## GIVEN TEXT
:::::

Wednesday, June 6, 2012


When all dressed up and portraying a historical character confronted with members of the public, it is a good idea to have a little bit of monologue explaining who, what and when you are. It helps your audience have time to look around, also to let them know some important facts (never assume your audience knows anything.) A short monologue can ground them, but I also find it helpful to get me in the mood for sharing information. I am actually a very shy person, and sometimes I need a reason to open my mouth and be outgoing just as much as the audience needs to figure out what is going on.

Now by monologue, I don’t mean something long and boring. The old Strawbery Banke rule for tour guides was that your introduction to the history could not be more than two minutes long. I think that is too long for a beginning introduction before you toss focus back to your visitors and find out what they are interested in. I generally like my introductory monologues to be roughly three sentences in length and either end with a question or some other type of conversation starter that the people you are conversing with can latch on to.

:::::

## STATED GOAL A
In the listing below, print word for word the lines starting with the one containing "Page size: 1654x931." and going on through the one containing "For every layout element, output its label and".

## DATA ENTRIES
:::::

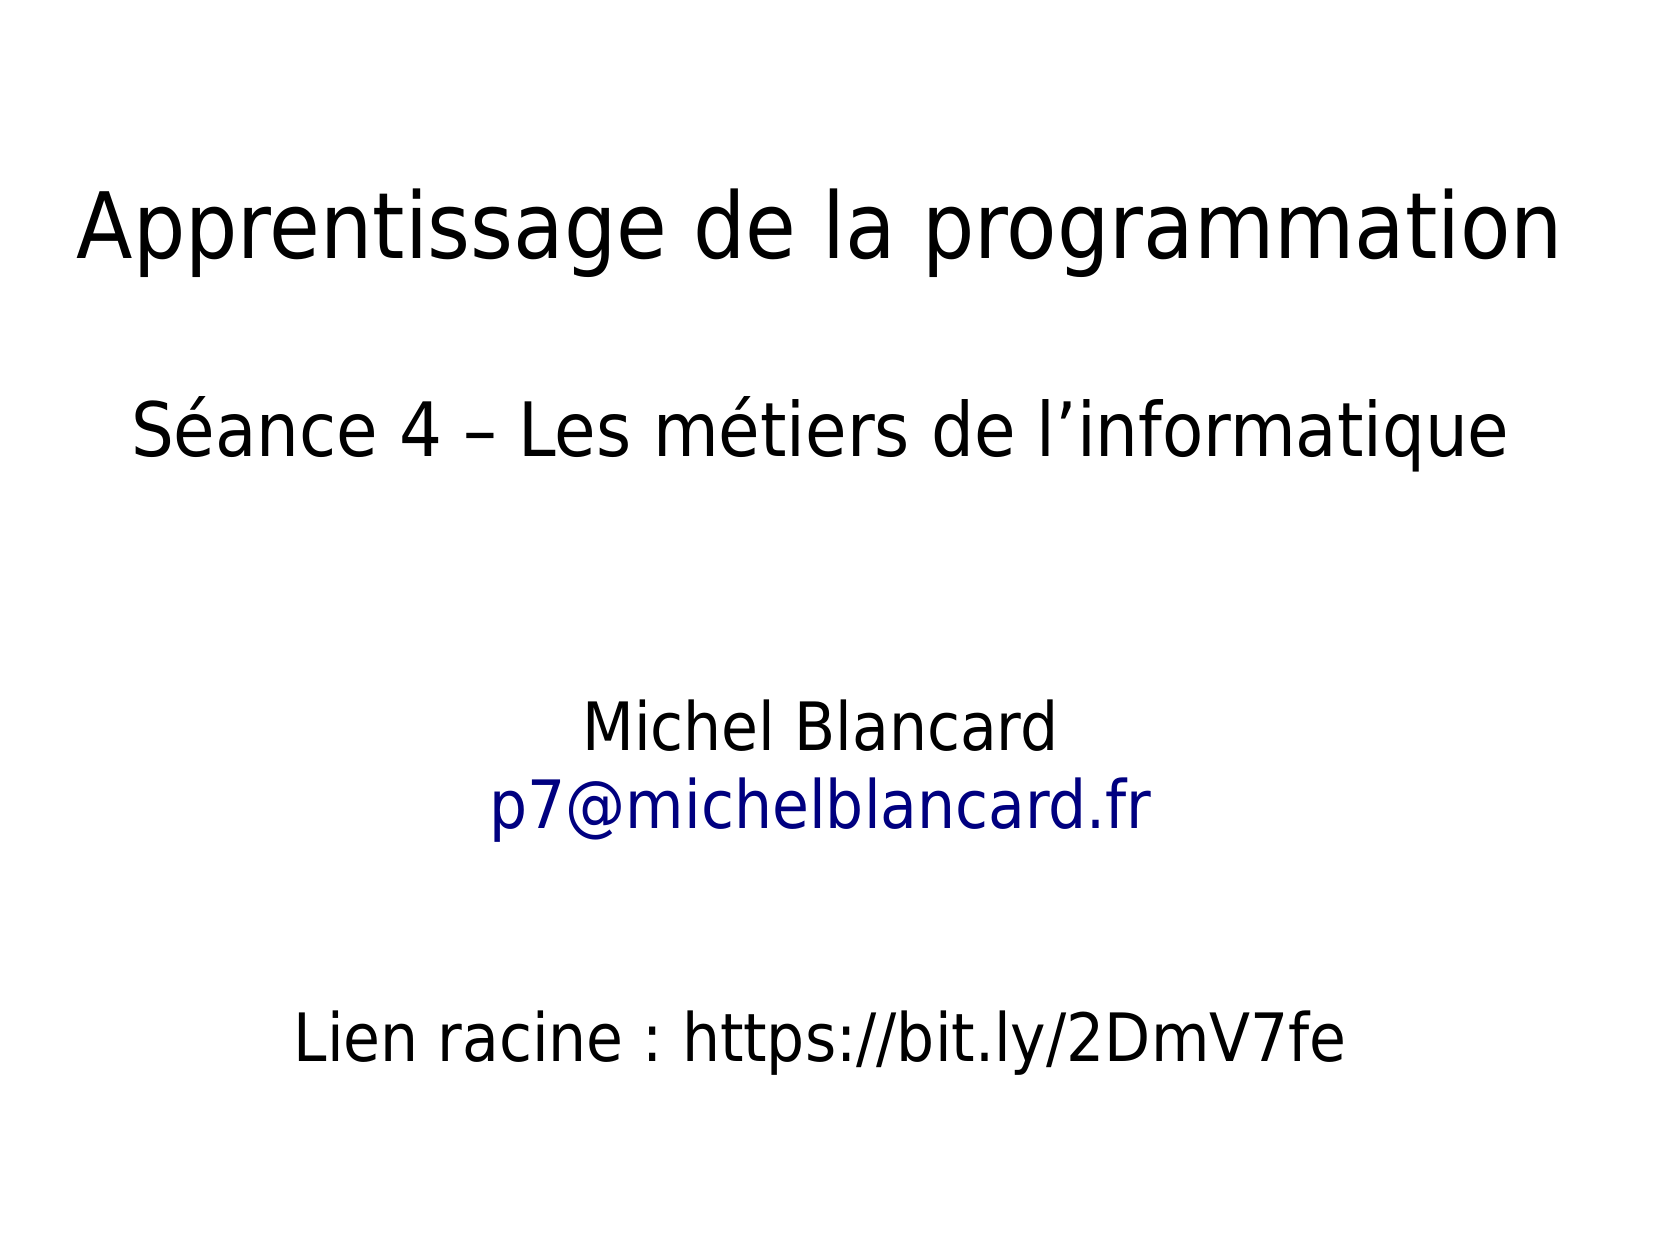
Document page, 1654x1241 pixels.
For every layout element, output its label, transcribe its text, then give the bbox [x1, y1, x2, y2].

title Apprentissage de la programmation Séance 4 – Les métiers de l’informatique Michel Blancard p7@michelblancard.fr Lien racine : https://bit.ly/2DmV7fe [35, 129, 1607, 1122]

:::::

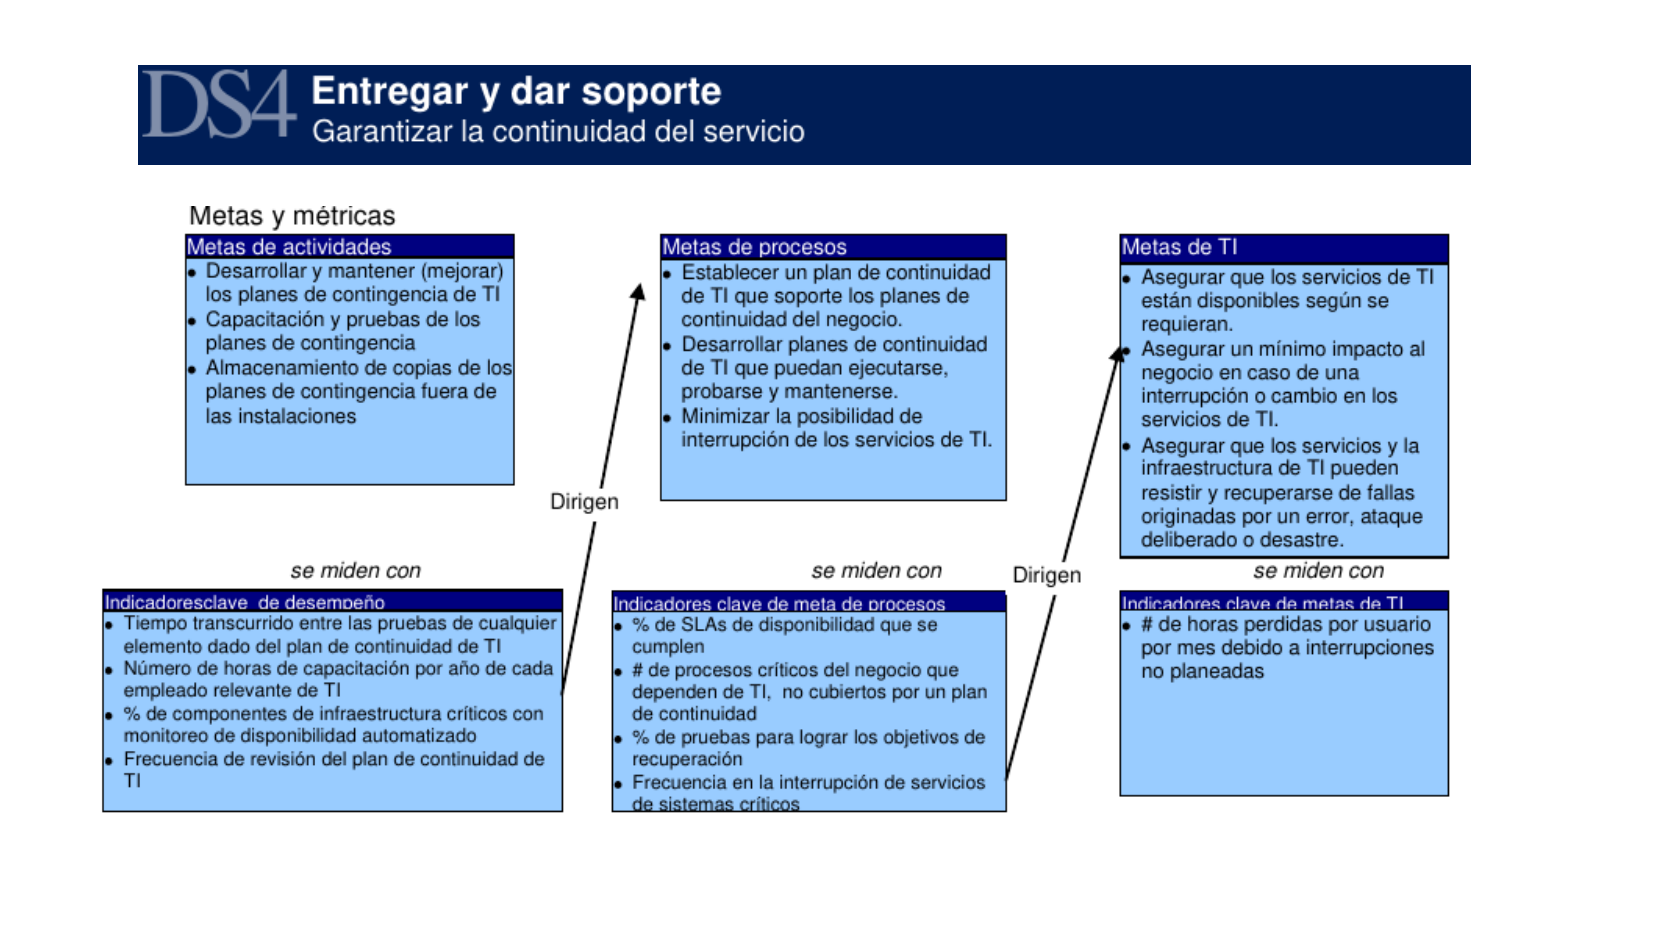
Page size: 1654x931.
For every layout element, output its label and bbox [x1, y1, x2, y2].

:::::

## STATED GOAL B
Answer these from the text on historical-character monologues:
(i) Under the old Strawbery Banke rule, what was the longest a tour guide's introduction to the history could run?
(ii) About how many sentences does the writer generally like an introductory monologue to be?
(iii) What kind of person does the writer say they actually are?

## TASK RESPONSE A
Page size: 1654x931.
For every layout element, output its label and bbox [x1, y1, x2, y2].

## TASK RESPONSE B
(i) Two minutes.
(ii) Roughly three sentences.
(iii) A very shy person.